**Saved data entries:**
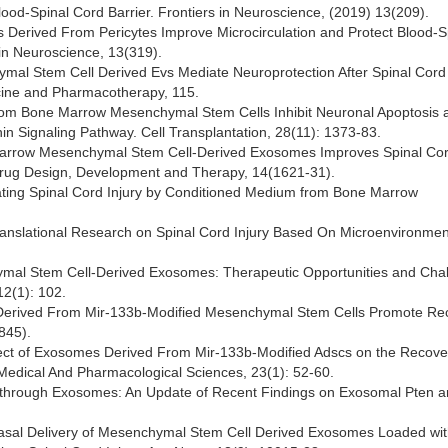
ood-Spinal Cord Barrier. Frontiers in Neuroscience, (2019) 13(209).
es Derived From Pericytes Improve Microcirculation and Protect Blood-S
s in Neuroscience, 13(319).
hymal Stem Cell Derived Evs Mediate Neuroprotection After Spinal Cord 
cine and Pharmacotherapy, 115.
s From Bone Marrow Mesenchymal Stem Cells Inhibit Neuronal Apoptosis 
n Signaling Pathway. Cell Transplantation, 28(11): 1373-83.
ne Marrow Mesenchymal Stem Cell-Derived Exosomes Improves Spinal Co
. Drug Design, Development and Therapy, 14(1621-31).
tenuating Spinal Cord Injury by Conditioned Medium from Bone Marrow
 Translational Research on Spinal Cord Injury Based On Microenvironmen
enchymal Stem Cell-Derived Exosomes: Therapeutic Opportunities and Cha
12(1): 102.
mes Derived From Mir-133b-Modified Mesenchymal Stem Cells Promote Re
845).
Effect of Exosomes Derived From Mir-133b-Modified Adscs on the Recove
Medical And Pharmacological Sciences, 23(1): 52-60.
n through Exosomes: An Update of Recent Findings on Exosomal Pten a
tranasal Delivery of Mesenchymal Stem Cell Derived Exosomes Loaded wi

**Brief:** A verbatim copy of every record above is required, with all pictures omitted.

**Result:**
ood-Spinal Cord Barrier. Frontiers in Neuroscience, (2019) 13(209).
es Derived From Pericytes Improve Microcirculation and Protect Blood-S
s in Neuroscience, 13(319).
hymal Stem Cell Derived Evs Mediate Neuroprotection After Spinal Cord 
cine and Pharmacotherapy, 115.
s From Bone Marrow Mesenchymal Stem Cells Inhibit Neuronal Apoptosis 
n Signaling Pathway. Cell Transplantation, 28(11): 1373-83.
ne Marrow Mesenchymal Stem Cell-Derived Exosomes Improves Spinal Co
. Drug Design, Development and Therapy, 14(1621-31).
tenuating Spinal Cord Injury by Conditioned Medium from Bone Marrow
 Translational Research on Spinal Cord Injury Based On Microenvironmen
enchymal Stem Cell-Derived Exosomes: Therapeutic Opportunities and Cha
12(1): 102.
mes Derived From Mir-133b-Modified Mesenchymal Stem Cells Promote Re
845).
Effect of Exosomes Derived From Mir-133b-Modified Adscs on the Recove
Medical And Pharmacological Sciences, 23(1): 52-60.
n through Exosomes: An Update of Recent Findings on Exosomal Pten a
tranasal Delivery of Mesenchymal Stem Cell Derived Exosomes Loaded wi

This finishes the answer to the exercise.